- _Exercise details_: Starting from the line that holds "Array of additional", print every line through the end of the records, first and last included.

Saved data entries
________

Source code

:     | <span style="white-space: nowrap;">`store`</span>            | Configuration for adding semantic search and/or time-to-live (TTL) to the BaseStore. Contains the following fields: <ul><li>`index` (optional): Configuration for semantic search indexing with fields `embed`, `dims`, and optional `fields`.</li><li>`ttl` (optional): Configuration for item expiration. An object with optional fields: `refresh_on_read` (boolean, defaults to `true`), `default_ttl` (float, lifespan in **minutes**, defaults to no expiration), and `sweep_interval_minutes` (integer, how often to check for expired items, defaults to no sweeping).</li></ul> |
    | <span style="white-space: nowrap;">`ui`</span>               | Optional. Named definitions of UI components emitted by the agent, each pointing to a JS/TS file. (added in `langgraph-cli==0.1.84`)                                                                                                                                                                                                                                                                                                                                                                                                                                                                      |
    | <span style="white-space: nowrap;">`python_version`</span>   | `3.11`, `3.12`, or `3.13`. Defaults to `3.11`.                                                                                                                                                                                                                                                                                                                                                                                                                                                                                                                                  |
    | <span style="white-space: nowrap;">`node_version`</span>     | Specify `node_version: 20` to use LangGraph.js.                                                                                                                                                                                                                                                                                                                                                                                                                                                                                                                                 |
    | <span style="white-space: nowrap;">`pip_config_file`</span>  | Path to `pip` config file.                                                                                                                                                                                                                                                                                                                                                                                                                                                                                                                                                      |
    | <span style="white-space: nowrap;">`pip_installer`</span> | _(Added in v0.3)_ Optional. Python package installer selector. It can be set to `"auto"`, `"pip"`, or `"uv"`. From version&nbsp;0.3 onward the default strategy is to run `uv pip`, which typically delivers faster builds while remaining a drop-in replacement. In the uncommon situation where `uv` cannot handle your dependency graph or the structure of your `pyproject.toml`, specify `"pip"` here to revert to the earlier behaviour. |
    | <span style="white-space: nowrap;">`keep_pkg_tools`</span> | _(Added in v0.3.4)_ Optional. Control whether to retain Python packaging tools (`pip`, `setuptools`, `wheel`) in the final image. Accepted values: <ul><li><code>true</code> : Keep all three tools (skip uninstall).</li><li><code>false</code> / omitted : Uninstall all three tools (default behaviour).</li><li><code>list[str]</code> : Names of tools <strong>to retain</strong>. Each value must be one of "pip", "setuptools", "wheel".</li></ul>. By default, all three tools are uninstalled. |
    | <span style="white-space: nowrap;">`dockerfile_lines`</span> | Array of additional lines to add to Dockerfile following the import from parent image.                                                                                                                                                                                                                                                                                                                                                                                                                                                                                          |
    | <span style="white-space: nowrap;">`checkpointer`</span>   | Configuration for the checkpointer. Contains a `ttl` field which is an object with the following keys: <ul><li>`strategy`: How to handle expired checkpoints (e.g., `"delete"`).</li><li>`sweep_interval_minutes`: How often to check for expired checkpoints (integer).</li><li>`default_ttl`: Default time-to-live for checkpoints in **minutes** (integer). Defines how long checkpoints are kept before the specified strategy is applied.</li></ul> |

________

- _Answer to the exercise_:
    | <span style="white-space: nowrap;">`dockerfile_lines`</span> | Array of additional lines to add to Dockerfile following the import from parent image.                                                                                                                                                                                                                                                                                                                                                                                                                                                                                          |
    | <span style="white-space: nowrap;">`checkpointer`</span>   | Configuration for the checkpointer. Contains a `ttl` field which is an object with the following keys: <ul><li>`strategy`: How to handle expired checkpoints (e.g., `"delete"`).</li><li>`sweep_interval_minutes`: How often to check for expired checkpoints (integer).</li><li>`default_ttl`: Default time-to-live for checkpoints in **minutes** (integer). Defines how long checkpoints are kept before the specified strategy is applied.</li></ul> |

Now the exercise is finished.